The data rearranging unit selects and arranges the predetermined unit pixel data at regular intervals, and repeats the arrangement while sequentially shifting one frame unit or one field unit at a time. Item 2. The content feature amount extraction device according to Item 1 .

The content and the distribution content are composed of a plurality of scenes,
The reference content feature value data that is the feature value of the content includes reference scene feature value data corresponding to the scene, and the distribution content feature value data that is the feature value of the distribution content is distribution scene feature value data corresponding to the scene. The content feature amount extraction apparatus according to claim 1 or 2 , characterized by comprising:

The feature data comparison means includes:
Based on the absolute value of the difference between the distributed content feature amount data of the distributed content and the reference content feature amount data of the content, and a preset feature amount data identity threshold, the identity of the distributed content and the content The content feature amount extraction apparatus according to any one of claims 1 to 3 , further comprising identity detection means for detecting the content.

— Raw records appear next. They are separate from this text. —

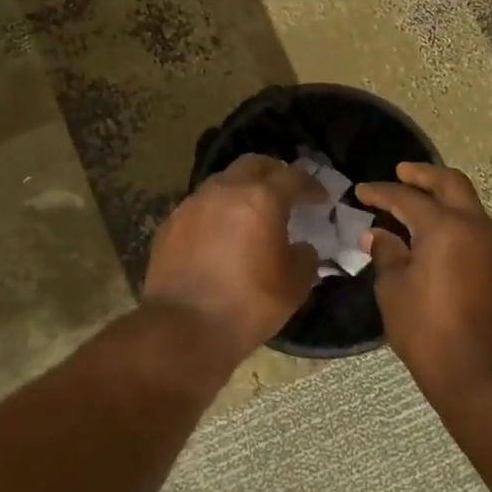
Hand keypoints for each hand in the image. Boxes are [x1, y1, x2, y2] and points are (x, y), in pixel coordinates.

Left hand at [143, 154, 325, 362]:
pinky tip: (222, 234)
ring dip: (242, 189)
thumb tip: (301, 247)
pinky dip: (217, 210)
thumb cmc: (248, 305)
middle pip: (253, 164)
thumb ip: (304, 258)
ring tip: (252, 213)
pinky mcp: (171, 223)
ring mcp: (193, 204)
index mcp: (261, 199)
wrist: (184, 327)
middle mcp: (224, 190)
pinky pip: (201, 205)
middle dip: (273, 173)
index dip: (310, 185)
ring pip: (223, 181)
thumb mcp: (294, 286)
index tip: (320, 199)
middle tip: (286, 192)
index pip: (292, 177)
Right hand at [356, 162, 491, 397]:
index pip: (407, 198)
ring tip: (417, 209)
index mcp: (445, 228)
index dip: (381, 192)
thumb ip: (387, 255)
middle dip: (424, 175)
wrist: (486, 379)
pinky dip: (456, 225)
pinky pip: (478, 233)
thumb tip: (379, 235)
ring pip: (470, 207)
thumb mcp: (394, 292)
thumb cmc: (429, 333)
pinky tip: (438, 242)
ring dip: (444, 200)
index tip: (361, 192)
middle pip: (452, 185)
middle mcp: (476, 228)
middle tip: (401, 173)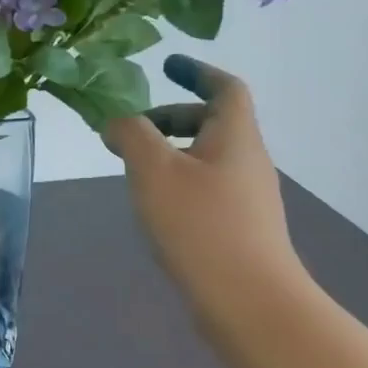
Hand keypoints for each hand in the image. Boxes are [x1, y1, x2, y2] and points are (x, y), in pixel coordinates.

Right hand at [103, 56, 306, 317]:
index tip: (167, 65)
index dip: (197, 71)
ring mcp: (248, 198)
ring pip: (207, 157)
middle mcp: (247, 161)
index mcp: (235, 137)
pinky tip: (154, 206)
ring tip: (133, 169)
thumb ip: (131, 135)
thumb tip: (118, 122)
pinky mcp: (240, 228)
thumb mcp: (153, 170)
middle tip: (130, 130)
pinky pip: (206, 187)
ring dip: (171, 152)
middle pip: (213, 122)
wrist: (250, 302)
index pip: (225, 88)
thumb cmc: (200, 224)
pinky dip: (178, 181)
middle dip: (171, 117)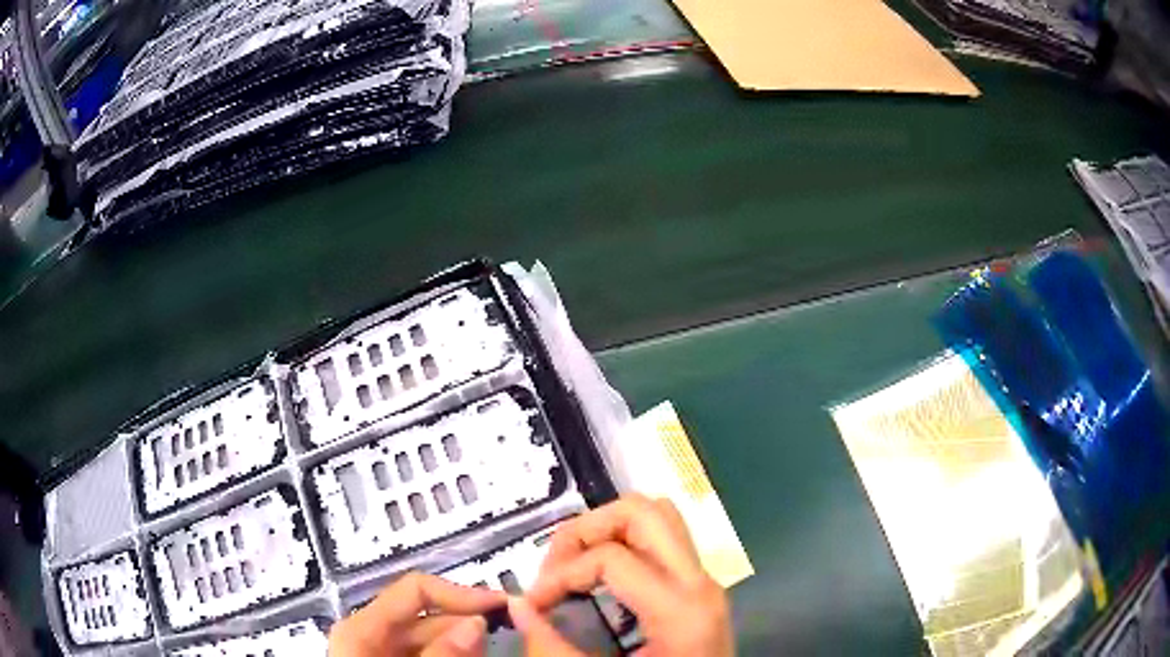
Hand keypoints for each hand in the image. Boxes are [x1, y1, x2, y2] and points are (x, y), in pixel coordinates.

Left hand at [328, 572, 504, 656]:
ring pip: (432, 639)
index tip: (504, 607)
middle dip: (468, 626)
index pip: (416, 590)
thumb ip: (442, 656)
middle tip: (509, 638)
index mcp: (363, 627)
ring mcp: (379, 652)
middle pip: (428, 617)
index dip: (461, 593)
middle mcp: (369, 633)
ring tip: (491, 654)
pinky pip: (428, 656)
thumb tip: (478, 623)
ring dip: (464, 646)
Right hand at [513, 494, 732, 656]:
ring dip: (607, 528)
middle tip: (554, 566)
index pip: (611, 558)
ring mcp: (705, 579)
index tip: (533, 603)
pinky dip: (624, 540)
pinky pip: (664, 538)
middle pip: (643, 512)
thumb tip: (517, 605)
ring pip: (658, 515)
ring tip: (574, 564)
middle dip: (586, 529)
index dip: (559, 574)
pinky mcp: (699, 585)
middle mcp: (700, 582)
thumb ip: (553, 649)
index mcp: (681, 610)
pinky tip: (600, 575)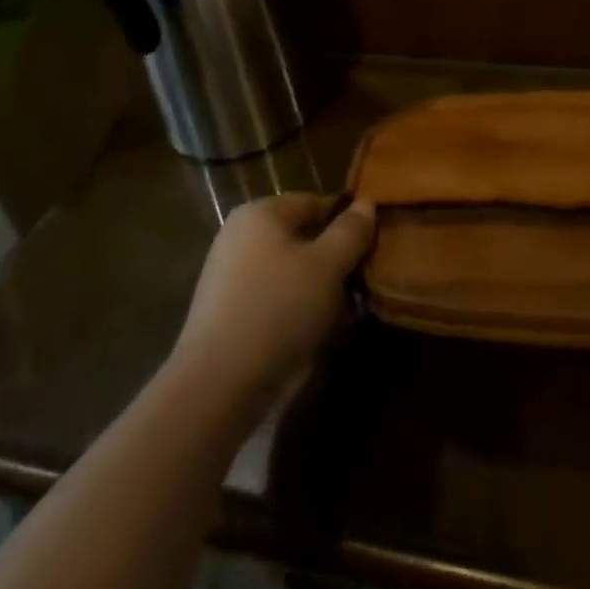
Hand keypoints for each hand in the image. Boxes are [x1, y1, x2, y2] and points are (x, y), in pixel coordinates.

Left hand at [169, 193, 375, 409]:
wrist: (217, 385)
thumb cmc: (278, 309)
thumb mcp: (328, 265)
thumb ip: (351, 231)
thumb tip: (366, 203)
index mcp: (261, 212)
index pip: (316, 203)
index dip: (348, 223)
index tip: (372, 250)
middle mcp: (240, 235)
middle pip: (302, 238)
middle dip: (334, 261)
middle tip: (360, 286)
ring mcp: (229, 274)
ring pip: (290, 271)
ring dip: (318, 289)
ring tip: (342, 316)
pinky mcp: (226, 312)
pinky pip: (273, 298)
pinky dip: (295, 310)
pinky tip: (314, 334)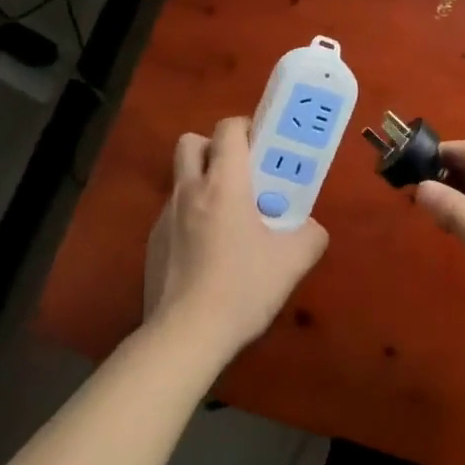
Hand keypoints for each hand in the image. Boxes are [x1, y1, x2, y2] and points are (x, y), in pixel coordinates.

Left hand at [143, 116, 328, 364]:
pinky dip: (190, 218)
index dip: (246, 127)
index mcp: (224, 183)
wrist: (184, 338)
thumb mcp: (291, 262)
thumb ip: (309, 236)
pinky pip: (173, 214)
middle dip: (214, 147)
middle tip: (239, 172)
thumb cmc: (241, 288)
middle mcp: (190, 190)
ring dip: (201, 183)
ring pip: (181, 179)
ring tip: (226, 216)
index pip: (228, 128)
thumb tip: (312, 228)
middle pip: (192, 142)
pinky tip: (206, 252)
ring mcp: (166, 217)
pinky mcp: (152, 245)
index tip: (263, 145)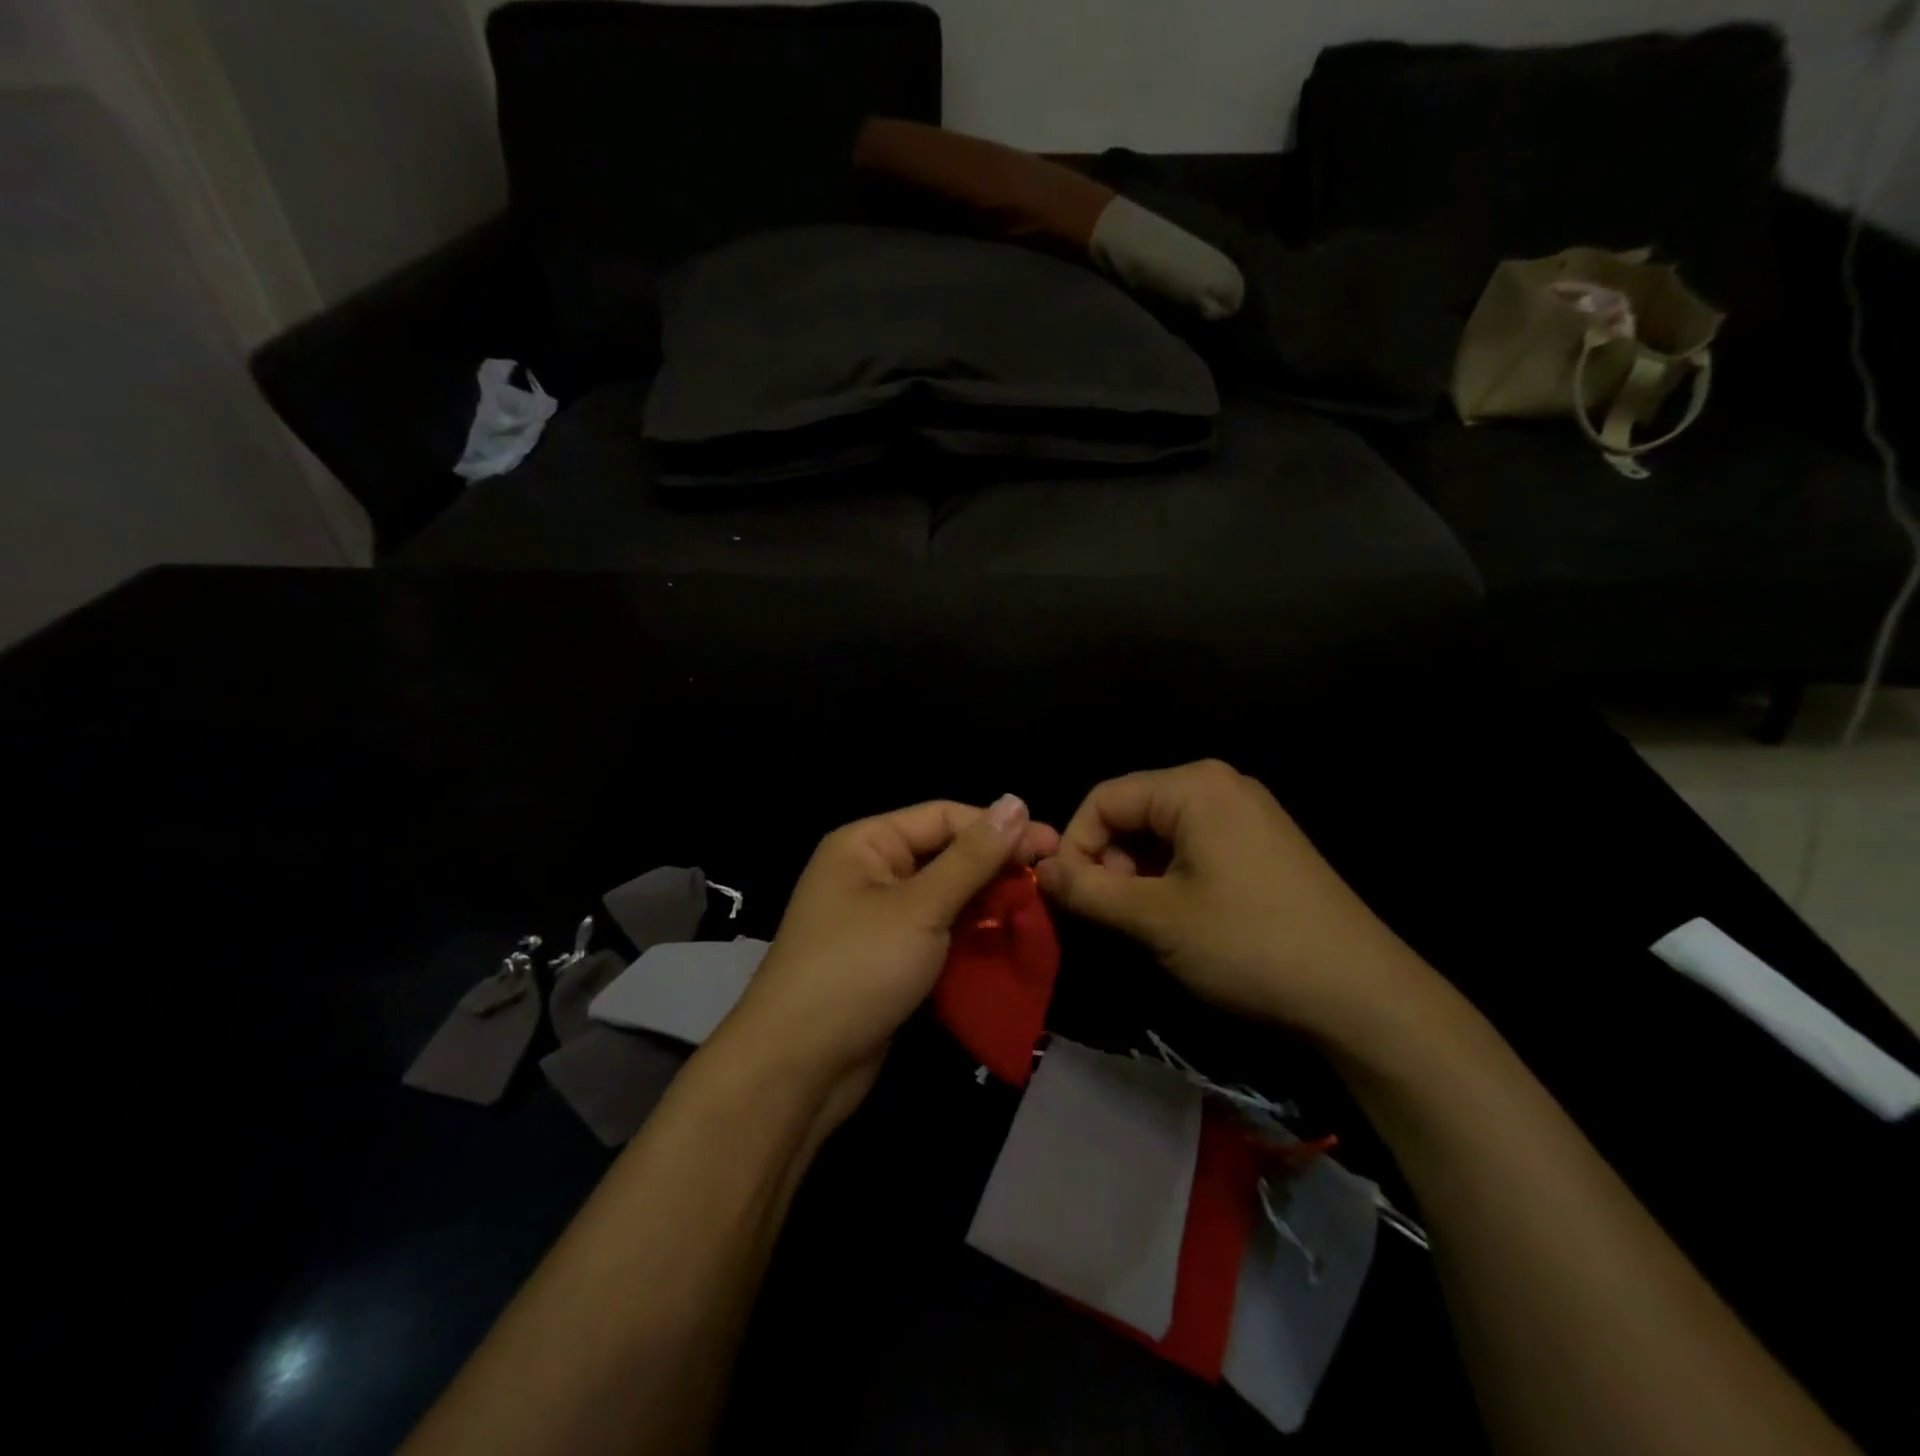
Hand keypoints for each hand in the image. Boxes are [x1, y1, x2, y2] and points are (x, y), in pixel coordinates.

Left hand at [719, 796, 1059, 1101]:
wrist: (798, 1067)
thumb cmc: (857, 969)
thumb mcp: (920, 907)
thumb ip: (972, 857)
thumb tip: (1016, 802)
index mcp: (867, 843)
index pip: (944, 817)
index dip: (999, 827)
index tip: (1054, 845)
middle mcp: (871, 872)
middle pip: (946, 856)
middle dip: (996, 869)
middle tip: (1052, 881)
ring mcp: (878, 918)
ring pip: (946, 898)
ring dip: (988, 905)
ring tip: (1039, 913)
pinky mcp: (888, 959)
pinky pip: (937, 934)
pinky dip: (970, 937)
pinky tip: (1008, 943)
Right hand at [1036, 761, 1435, 1042]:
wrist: (1361, 994)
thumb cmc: (1248, 944)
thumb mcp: (1154, 918)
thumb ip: (1087, 889)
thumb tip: (1038, 870)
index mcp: (1193, 786)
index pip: (1103, 798)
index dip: (1075, 846)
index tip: (1069, 898)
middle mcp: (1219, 785)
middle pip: (1132, 811)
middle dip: (1110, 861)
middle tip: (1114, 915)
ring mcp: (1246, 813)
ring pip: (1160, 832)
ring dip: (1138, 874)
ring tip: (1147, 922)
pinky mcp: (1261, 843)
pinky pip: (1194, 846)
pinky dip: (1170, 877)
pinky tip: (1181, 918)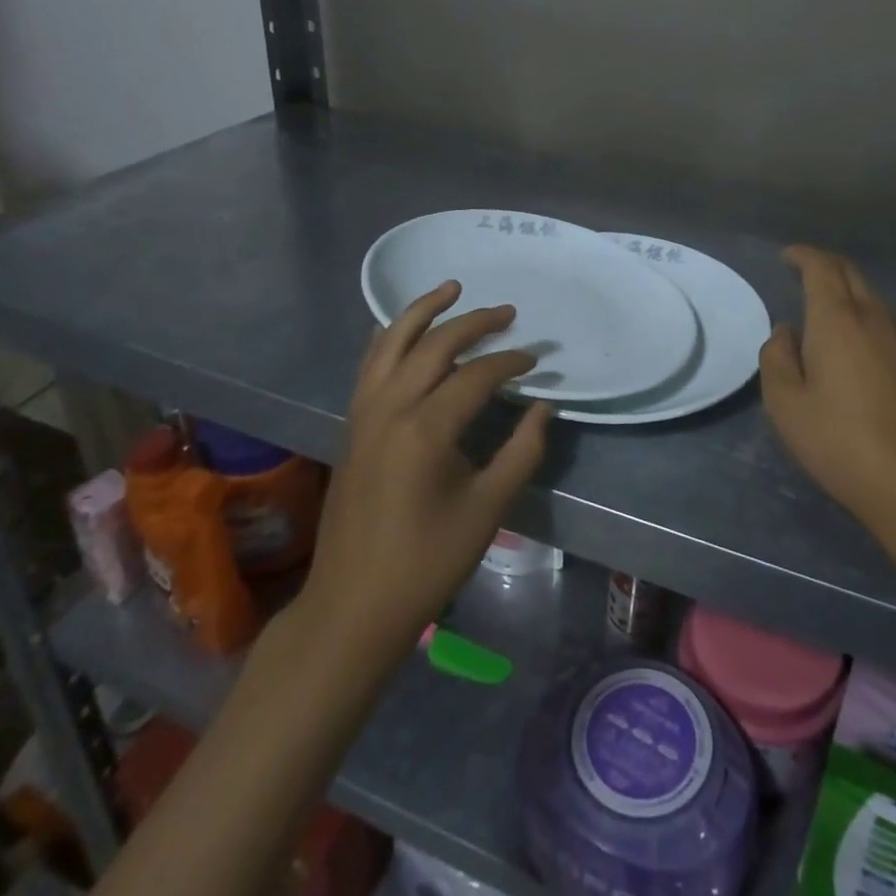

The feature data comparison means includes:
The similarity between the distribution content and the content based on the absolute value of the difference between the distribution content feature amount data of the distribution content and the reference content feature amount data of the content, and a preset feature amount data similarity threshold content characteristic quantity extraction unit according to any one of claims 4 that claim 1, characterized in that a similarity detection means for detecting.